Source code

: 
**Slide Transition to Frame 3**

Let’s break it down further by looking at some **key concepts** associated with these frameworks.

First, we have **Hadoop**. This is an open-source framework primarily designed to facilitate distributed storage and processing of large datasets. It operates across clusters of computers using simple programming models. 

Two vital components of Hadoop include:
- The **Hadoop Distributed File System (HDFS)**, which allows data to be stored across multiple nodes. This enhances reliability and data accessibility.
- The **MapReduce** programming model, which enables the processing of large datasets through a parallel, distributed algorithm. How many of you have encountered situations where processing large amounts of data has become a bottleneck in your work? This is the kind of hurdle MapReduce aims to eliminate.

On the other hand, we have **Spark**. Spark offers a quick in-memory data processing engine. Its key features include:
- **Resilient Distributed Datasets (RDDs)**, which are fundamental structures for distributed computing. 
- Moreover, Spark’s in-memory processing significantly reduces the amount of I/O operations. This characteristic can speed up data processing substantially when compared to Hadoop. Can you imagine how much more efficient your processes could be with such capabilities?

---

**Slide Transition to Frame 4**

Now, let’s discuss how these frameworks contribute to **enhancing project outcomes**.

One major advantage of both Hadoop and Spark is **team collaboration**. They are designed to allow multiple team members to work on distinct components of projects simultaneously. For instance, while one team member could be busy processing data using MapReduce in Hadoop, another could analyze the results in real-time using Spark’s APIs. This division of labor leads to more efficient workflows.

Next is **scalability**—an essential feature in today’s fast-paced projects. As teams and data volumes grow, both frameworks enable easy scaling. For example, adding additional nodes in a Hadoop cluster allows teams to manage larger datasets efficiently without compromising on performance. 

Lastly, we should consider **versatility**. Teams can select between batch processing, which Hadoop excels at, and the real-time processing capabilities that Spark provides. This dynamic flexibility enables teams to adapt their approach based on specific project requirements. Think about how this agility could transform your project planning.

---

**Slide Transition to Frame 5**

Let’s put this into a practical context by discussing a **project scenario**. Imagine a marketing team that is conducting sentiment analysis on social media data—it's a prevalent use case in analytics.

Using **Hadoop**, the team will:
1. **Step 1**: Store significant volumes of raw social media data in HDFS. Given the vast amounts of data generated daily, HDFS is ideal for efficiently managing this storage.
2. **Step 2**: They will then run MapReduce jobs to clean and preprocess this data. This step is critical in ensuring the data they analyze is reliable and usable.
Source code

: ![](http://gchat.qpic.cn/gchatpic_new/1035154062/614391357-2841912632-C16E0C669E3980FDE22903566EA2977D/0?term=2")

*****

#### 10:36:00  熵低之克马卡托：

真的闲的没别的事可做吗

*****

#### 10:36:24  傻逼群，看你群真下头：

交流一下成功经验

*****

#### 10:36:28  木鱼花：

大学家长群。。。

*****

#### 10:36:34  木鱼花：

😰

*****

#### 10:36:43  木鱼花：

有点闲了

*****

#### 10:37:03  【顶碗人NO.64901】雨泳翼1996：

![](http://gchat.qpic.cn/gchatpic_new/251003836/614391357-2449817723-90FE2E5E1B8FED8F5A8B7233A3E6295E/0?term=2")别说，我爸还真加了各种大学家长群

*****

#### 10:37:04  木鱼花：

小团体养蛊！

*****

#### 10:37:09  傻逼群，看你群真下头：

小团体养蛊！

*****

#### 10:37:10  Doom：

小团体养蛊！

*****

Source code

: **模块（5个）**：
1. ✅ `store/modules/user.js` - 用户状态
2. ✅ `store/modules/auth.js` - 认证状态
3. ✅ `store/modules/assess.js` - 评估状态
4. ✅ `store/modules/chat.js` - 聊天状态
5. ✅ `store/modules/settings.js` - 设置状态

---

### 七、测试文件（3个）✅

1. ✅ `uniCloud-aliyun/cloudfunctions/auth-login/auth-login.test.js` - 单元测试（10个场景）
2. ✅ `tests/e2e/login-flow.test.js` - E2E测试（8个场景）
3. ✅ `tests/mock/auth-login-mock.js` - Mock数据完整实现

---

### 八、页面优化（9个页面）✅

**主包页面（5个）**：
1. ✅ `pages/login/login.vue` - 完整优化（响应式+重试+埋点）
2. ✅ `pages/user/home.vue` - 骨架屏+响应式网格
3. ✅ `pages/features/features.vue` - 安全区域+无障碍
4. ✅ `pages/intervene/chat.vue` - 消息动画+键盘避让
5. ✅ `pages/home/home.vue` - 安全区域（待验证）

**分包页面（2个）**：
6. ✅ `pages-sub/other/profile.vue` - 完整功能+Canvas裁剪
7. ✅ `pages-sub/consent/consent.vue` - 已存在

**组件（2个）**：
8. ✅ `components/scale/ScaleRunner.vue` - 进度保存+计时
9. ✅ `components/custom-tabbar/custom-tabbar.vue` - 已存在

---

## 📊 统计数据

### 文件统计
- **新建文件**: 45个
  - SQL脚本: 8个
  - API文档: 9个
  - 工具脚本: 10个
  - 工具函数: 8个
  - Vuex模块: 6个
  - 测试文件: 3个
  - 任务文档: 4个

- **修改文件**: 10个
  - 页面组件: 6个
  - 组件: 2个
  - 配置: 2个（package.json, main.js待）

-=-=-

§ Required action: Take the data above and reproduce it exactly.

§ Answer section:
Source code

: 
**Slide Transition to Frame 3**

Let’s break it down further by looking at some **key concepts** associated with these frameworks.

First, we have **Hadoop**. This is an open-source framework primarily designed to facilitate distributed storage and processing of large datasets. It operates across clusters of computers using simple programming models. 

Two vital components of Hadoop include:
- The **Hadoop Distributed File System (HDFS)**, which allows data to be stored across multiple nodes. This enhances reliability and data accessibility.
- The **MapReduce** programming model, which enables the processing of large datasets through a parallel, distributed algorithm. How many of you have encountered situations where processing large amounts of data has become a bottleneck in your work? This is the kind of hurdle MapReduce aims to eliminate.

On the other hand, we have **Spark**. Spark offers a quick in-memory data processing engine. Its key features include:
- **Resilient Distributed Datasets (RDDs)**, which are fundamental structures for distributed computing. 
- Moreover, Spark’s in-memory processing significantly reduces the amount of I/O operations. This characteristic can speed up data processing substantially when compared to Hadoop. Can you imagine how much more efficient your processes could be with such capabilities?

---

**Slide Transition to Frame 4**

Now, let’s discuss how these frameworks contribute to **enhancing project outcomes**.

One major advantage of both Hadoop and Spark is **team collaboration**. They are designed to allow multiple team members to work on distinct components of projects simultaneously. For instance, while one team member could be busy processing data using MapReduce in Hadoop, another could analyze the results in real-time using Spark’s APIs. This division of labor leads to more efficient workflows.

Next is **scalability**—an essential feature in today’s fast-paced projects. As teams and data volumes grow, both frameworks enable easy scaling. For example, adding additional nodes in a Hadoop cluster allows teams to manage larger datasets efficiently without compromising on performance. 

Lastly, we should consider **versatility**. Teams can select between batch processing, which Hadoop excels at, and the real-time processing capabilities that Spark provides. This dynamic flexibility enables teams to adapt their approach based on specific project requirements. Think about how this agility could transform your project planning.

---

**Slide Transition to Frame 5**

Let’s put this into a practical context by discussing a **project scenario**. Imagine a marketing team that is conducting sentiment analysis on social media data—it's a prevalent use case in analytics.

Using **Hadoop**, the team will:
1. **Step 1**: Store significant volumes of raw social media data in HDFS. Given the vast amounts of data generated daily, HDFS is ideal for efficiently managing this storage.
2. **Step 2**: They will then run MapReduce jobs to clean and preprocess this data. This step is critical in ensuring the data they analyze is reliable and usable.
Source code

: ![](http://gchat.qpic.cn/gchatpic_new/1035154062/614391357-2841912632-C16E0C669E3980FDE22903566EA2977D/0?term=2")

*****

#### 10:36:00  熵低之克马卡托：

真的闲的没别的事可做吗

*****

#### 10:36:24  傻逼群，看你群真下头：

交流一下成功经验

*****

#### 10:36:28  木鱼花：

大学家长群。。。

*****

#### 10:36:34  木鱼花：

😰

*****

#### 10:36:43  木鱼花：

有点闲了

*****

#### 10:37:03  【顶碗人NO.64901】雨泳翼1996：

![](http://gchat.qpic.cn/gchatpic_new/251003836/614391357-2449817723-90FE2E5E1B8FED8F5A8B7233A3E6295E/0?term=2")别说，我爸还真加了各种大学家长群

*****

#### 10:37:04  木鱼花：

小团体养蛊！

*****

#### 10:37:09  傻逼群，看你群真下头：

小团体养蛊！

*****

#### 10:37:10  Doom：

小团体养蛊！

*****

Source code

: **模块（5个）**：
1. ✅ `store/modules/user.js` - 用户状态
2. ✅ `store/modules/auth.js` - 认证状态
3. ✅ `store/modules/assess.js` - 评估状态
4. ✅ `store/modules/chat.js` - 聊天状态
5. ✅ `store/modules/settings.js` - 设置状态

---

### 七、测试文件（3个）✅

1. ✅ `uniCloud-aliyun/cloudfunctions/auth-login/auth-login.test.js` - 单元测试（10个场景）
2. ✅ `tests/e2e/login-flow.test.js` - E2E测试（8个场景）
3. ✅ `tests/mock/auth-login-mock.js` - Mock数据完整实现

---

### 八、页面优化（9个页面）✅

**主包页面（5个）**：
1. ✅ `pages/login/login.vue` - 完整优化（响应式+重试+埋点）
2. ✅ `pages/user/home.vue` - 骨架屏+响应式网格
3. ✅ `pages/features/features.vue` - 安全区域+无障碍
4. ✅ `pages/intervene/chat.vue` - 消息动画+键盘避让
5. ✅ `pages/home/home.vue` - 安全区域（待验证）

**分包页面（2个）**：
6. ✅ `pages-sub/other/profile.vue` - 完整功能+Canvas裁剪
7. ✅ `pages-sub/consent/consent.vue` - 已存在

**组件（2个）**：
8. ✅ `components/scale/ScaleRunner.vue` - 进度保存+计时
9. ✅ `components/custom-tabbar/custom-tabbar.vue` - 已存在

---

## 📊 统计数据

### 文件统计
- **新建文件**: 45个
  - SQL脚本: 8个
  - API文档: 9个
  - 工具脚本: 10个
  - 工具函数: 8个
  - Vuex模块: 6个
  - 测试文件: 3个
  - 任务文档: 4个

- **修改文件**: 10个
  - 页面组件: 6个
  - 组件: 2个
  - 配置: 2个（package.json, main.js待）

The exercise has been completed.